PB, JAKARTA-  Para pimpinan Komisi Pemberantasan Korupsi (KPK)akan menggelar rapat untuk membahas pelimpahan kasus dugaan penganiayaan yang menjerat Penyidik KPK Novel Baswedan ke Pengadilan Negeri Bengkulu.

Wakil Ketua KPK Saut Situmorang mengatakan KPK juga akan menyiapkan penasehat hukum dari internal lembaga antikorupsi untuk membantu Novel selama masa persidangan.

“Kita akan rapatkan pada hari senin guna membahas dan menyiapkan penasehat hukum kita karena Novel masih pegawai KPK,” ucap Saut di Jakarta, Sabtu (30/1/2016).

Kasus dugaan penganiayaan yang menjerat Penyidik KPK Novel Baswedan telah dilimpahkan ke Pengadilan Negeri Bengkulu. Novel pun dipastikan segera didakwa.

Sementara itu, menurut pengacara Novel, Muji Kartika Rahayu saat dikonfirmasi, kliennya telah menerima surat dakwaan yang disusun oleh pihak Kejaksaan Negeri Bengkulu. Surat dakwaan tersebut diserahkan langsung kepada Novel di KPK.

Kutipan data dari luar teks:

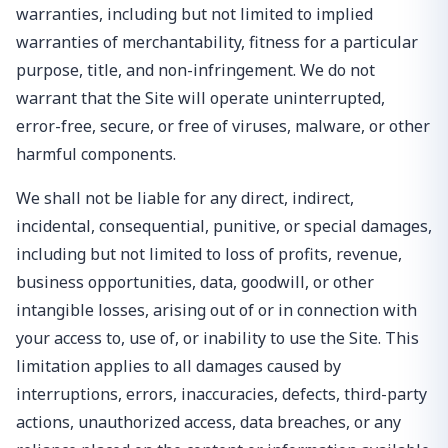
warranties, including but not limited to implied
warranties of merchantability, fitness for a particular
purpose, title, and non-infringement. We do not
warrant that the Site will operate uninterrupted,
error-free, secure, or free of viruses, malware, or other
harmful components.
We shall not be liable for any direct, indirect,
incidental, consequential, punitive, or special damages,
including but not limited to loss of profits, revenue,
business opportunities, data, goodwill, or other
intangible losses, arising out of or in connection with
your access to, use of, or inability to use the Site. This
limitation applies to all damages caused by
interruptions, errors, inaccuracies, defects, third-party
actions, unauthorized access, data breaches, or any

Seperti diketahui, Novel  disangka melakukan tindak pidana penganiayaan yang mengakibatkan luka berat seseorang di Pantai Panjang Ujung, Kota Bengkulu. Kasus itu dilaporkan pada 18 Februari 2004 oleh Brigadir (Pol) Yogi Haryanto.

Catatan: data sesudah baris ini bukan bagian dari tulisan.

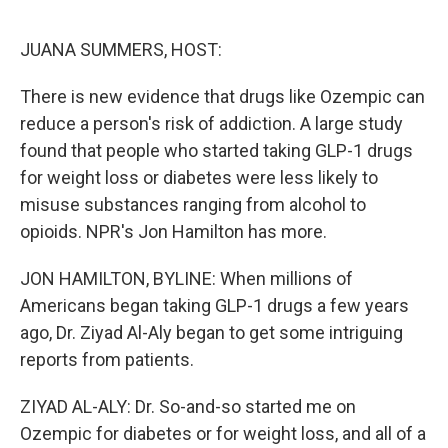
o
e
d
o
r
I
k
n
JUANA SUMMERS, HOST:
There is new evidence that drugs like Ozempic can
reduce a person's risk of addiction. A large study
found that people who started taking GLP-1 drugs
for weight loss or diabetes were less likely to
misuse substances ranging from alcohol to
opioids. NPR's Jon Hamilton has more.
JON HAMILTON, BYLINE: When millions of
Americans began taking GLP-1 drugs a few years
ago, Dr. Ziyad Al-Aly began to get some intriguing
reports from patients.
ZIYAD AL-ALY: Dr. So-and-so started me on
Ozempic for diabetes or for weight loss, and all of a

Ia dituduh melakukan penembakan terhadap enam pelaku pencurian sarang burung walet di Bengkulu pada 2004. Penembakan yang dilakukan oleh anak buah Novel itu diduga mengakibatkan kematian seorang pelaku bernama Mulia Johani, alias Aan.

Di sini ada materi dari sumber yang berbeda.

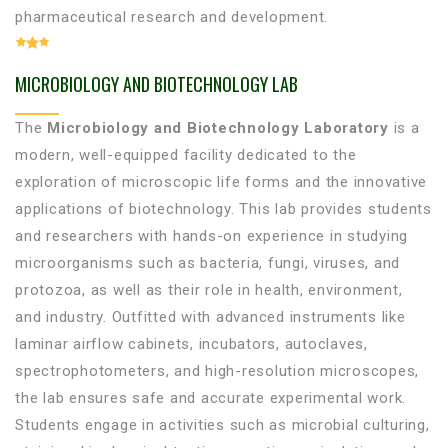
pharmaceutical research and development.
MICROBIOLOGY AND BIOTECHNOLOGY LAB
The
Microbiology and Biotechnology Laboratory
is a
modern, well-equipped facility dedicated to the
exploration of microscopic life forms and the innovative
applications of biotechnology. This lab provides students
and researchers with hands-on experience in studying
microorganisms such as bacteria, fungi, viruses, and
protozoa, as well as their role in health, environment,
and industry. Outfitted with advanced instruments like
laminar airflow cabinets, incubators, autoclaves,
spectrophotometers, and high-resolution microscopes,
the lab ensures safe and accurate experimental work.
Students engage in activities such as microbial culturing,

Novel yang saat itu menjabat Kasat Reskrim Polres Bengkulu dianggap bertanggung jawab atas penembakan tersebut. Akhirnya, Novel menjalani pemeriksaan kode etik di Mapolres Bengkulu dan Polda Bengkulu.

Sanksi teguran dijatuhkan sebagai pelanggaran kode etik atas perbuatan anak buahnya. Namun, setelah insiden itu, Novel masih dipercaya sebagai Kasat Reskrim di Polres Bengkulu hingga Oktober 2005.

Kasus ini mencuat ketika dia selaku penyidik KPK mendalami Irjen Djoko Susilo yang ditetapkan sebagai tersangka kasus simulator SIM. Kepolisian bahkan sempat berupaya menangkapnya pada 2012 saat berada di gedung KPK namun batal.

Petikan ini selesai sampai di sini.